Haiti und die Welt
Aufgeblättert: »Haitianische Renaissance« herausgegeben von Katja Maurer und Andrea Pollmeier
Von Paul Dziedzic
Die haitianische Revolution, die 1791 begann, steht heute für die Vollendung einer lokalen Revolution, die in Frankreich begann. Doch für die gewonnene Unabhängigkeit musste Haiti teuer zahlen. Das zeigt sich bis heute: Dem schrecklichen Erdbeben von 2010 zum Beispiel folgte eine zweite Katastrophe – dieses Mal durch Menschenhand, weil der verheerende Hilfseinsatz Haiti in einer noch schlimmerer Lage zurückließ als vor dem Beben. Diese Ereignisse bringt das Buch »Haitianische Renaissance« miteinander in Verbindung. Die diversen Beiträge in Form von Analysen, Reden und Interviews liefern einen Rundumschlag: Zu Wort kommen führende Intellektuelle wie die Historikerin Suzy Castor oder die Schriftstellerin Yanick Lahens, ehemalige Funktionäre und Aktivist*innen.

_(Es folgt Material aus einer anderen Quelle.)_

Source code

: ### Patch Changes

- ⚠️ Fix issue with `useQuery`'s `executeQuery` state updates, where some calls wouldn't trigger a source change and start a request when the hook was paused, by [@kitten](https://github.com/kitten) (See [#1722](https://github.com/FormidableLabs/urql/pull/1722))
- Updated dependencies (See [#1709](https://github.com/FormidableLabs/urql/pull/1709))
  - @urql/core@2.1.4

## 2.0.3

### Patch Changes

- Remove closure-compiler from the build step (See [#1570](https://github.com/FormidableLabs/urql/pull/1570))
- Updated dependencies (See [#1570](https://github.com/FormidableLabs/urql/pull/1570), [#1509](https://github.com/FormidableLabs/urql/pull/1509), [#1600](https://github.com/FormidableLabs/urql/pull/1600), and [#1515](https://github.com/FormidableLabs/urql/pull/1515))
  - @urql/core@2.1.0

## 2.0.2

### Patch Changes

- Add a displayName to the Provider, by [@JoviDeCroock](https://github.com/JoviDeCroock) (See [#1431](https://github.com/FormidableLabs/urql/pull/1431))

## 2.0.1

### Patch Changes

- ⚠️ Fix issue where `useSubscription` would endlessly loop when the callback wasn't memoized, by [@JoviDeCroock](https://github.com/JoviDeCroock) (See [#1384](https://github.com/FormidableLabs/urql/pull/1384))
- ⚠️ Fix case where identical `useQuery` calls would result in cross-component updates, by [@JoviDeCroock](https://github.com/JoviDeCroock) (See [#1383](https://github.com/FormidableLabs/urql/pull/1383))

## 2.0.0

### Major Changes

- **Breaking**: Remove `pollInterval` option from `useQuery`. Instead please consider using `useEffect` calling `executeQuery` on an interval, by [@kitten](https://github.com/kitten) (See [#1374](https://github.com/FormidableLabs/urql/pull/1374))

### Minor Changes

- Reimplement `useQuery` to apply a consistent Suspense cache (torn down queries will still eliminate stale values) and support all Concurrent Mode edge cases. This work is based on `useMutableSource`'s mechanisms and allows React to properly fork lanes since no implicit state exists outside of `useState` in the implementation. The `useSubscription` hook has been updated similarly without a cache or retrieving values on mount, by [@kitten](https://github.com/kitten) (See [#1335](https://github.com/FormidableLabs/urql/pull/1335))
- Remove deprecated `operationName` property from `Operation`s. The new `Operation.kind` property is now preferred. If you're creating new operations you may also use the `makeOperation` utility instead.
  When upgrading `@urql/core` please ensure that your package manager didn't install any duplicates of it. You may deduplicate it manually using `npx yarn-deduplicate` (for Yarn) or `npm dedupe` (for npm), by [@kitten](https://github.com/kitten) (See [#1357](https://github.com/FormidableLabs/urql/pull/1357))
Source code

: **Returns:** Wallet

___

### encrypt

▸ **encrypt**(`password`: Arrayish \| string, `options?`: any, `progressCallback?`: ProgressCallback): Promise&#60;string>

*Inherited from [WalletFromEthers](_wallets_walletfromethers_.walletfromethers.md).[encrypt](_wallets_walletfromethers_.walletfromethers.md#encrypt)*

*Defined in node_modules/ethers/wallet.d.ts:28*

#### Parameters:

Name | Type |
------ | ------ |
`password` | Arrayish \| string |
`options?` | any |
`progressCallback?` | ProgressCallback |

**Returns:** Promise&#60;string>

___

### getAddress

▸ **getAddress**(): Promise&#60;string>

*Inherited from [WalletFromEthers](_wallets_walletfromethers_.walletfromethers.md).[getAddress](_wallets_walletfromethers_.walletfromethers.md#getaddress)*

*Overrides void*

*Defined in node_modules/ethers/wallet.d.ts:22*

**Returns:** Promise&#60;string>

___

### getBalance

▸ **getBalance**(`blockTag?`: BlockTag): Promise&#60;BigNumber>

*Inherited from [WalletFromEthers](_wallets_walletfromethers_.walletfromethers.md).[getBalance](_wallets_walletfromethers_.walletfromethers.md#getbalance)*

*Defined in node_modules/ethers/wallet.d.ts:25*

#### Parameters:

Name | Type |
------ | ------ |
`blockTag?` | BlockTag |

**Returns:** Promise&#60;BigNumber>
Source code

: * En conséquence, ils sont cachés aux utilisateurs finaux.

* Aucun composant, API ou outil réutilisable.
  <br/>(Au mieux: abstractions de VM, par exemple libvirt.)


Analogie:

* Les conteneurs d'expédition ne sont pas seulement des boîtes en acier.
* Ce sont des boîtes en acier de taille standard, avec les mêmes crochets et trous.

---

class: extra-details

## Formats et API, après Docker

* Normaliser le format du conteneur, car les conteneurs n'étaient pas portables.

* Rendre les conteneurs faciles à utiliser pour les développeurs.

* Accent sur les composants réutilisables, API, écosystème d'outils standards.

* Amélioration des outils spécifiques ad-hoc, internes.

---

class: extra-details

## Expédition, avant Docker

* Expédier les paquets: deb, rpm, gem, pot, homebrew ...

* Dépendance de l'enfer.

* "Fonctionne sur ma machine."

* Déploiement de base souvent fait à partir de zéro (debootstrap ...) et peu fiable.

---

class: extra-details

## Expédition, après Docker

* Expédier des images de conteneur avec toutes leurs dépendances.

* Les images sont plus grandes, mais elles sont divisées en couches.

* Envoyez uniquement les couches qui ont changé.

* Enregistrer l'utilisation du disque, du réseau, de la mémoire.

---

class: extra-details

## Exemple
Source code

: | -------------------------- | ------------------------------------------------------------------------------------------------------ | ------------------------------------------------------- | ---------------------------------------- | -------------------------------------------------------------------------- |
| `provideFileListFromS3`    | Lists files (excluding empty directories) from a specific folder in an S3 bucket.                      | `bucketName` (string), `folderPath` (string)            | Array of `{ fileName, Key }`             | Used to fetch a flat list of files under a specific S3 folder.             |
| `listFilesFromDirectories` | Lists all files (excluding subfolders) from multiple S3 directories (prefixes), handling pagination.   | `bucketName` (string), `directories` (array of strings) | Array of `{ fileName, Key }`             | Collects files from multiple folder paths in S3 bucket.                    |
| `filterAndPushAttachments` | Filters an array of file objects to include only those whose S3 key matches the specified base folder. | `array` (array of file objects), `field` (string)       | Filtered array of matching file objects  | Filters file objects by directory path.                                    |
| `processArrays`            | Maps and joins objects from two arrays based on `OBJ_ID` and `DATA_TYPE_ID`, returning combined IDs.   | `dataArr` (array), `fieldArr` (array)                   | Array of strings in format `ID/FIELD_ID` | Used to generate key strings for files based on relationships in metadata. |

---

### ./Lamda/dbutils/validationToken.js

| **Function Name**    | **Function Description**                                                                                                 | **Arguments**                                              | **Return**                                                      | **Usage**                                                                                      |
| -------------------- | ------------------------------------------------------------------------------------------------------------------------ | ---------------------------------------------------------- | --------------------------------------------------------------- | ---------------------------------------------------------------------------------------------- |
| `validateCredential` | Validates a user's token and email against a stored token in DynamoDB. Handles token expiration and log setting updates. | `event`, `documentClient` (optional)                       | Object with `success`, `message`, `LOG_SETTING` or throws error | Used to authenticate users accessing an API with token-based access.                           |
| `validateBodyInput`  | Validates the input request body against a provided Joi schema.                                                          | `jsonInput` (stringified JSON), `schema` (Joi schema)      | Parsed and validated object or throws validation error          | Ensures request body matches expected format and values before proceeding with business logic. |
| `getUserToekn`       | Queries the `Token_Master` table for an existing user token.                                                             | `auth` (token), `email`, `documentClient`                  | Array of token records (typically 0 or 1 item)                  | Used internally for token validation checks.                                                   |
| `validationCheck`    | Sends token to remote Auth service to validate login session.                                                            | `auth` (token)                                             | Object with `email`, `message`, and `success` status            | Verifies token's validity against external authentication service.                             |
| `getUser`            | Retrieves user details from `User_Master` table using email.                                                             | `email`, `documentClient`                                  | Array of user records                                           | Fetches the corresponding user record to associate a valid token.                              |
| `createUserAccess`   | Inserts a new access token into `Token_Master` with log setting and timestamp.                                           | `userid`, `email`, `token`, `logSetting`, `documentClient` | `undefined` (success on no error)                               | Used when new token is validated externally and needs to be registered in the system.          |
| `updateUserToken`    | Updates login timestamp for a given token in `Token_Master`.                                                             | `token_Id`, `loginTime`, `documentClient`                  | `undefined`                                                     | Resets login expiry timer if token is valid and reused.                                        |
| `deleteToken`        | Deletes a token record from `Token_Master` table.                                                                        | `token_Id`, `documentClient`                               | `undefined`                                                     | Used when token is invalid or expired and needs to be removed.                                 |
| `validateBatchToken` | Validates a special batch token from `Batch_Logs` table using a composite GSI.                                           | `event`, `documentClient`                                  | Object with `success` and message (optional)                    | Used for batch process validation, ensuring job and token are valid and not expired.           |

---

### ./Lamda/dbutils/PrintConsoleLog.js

Ebenfalls wichtig: Entwicklungshilfeorganisationen, die sich selbst immer als die »Guten« verstehen, werden nicht von der Kritik ausgenommen. Der Filmemacher Raoul Paeck (»Lumumba«, »Der junge Karl Marx«), der 2012 bereits in seiner Dokumentation »Haiti: Tödliche Hilfe« über das Erdbeben berichtete, erklärt die internationale »Zusammenarbeit« für gescheitert. »Haitianische Revolution« zeigt aber auch die unterschiedlichen Widerstandspraktiken, ihre Logiken, Erfolge und Herausforderungen und liefert nicht zuletzt einen Kontext zu den Aufständen von 2018 und 2019. Das Buch vermittelt somit zwischen Revolutionsromantik und dem Pessimismus vieler internationaler Beobachter*innen.
Katja Maurer und Andrea Pollmeier (Hg.): Haitianische Renaissance. Der lange Kampf um postkoloniale Emanzipation. Brandes & Apsel Verlag, Frankfurt a.M. 2020. 228 Seiten, 19,90 EUR.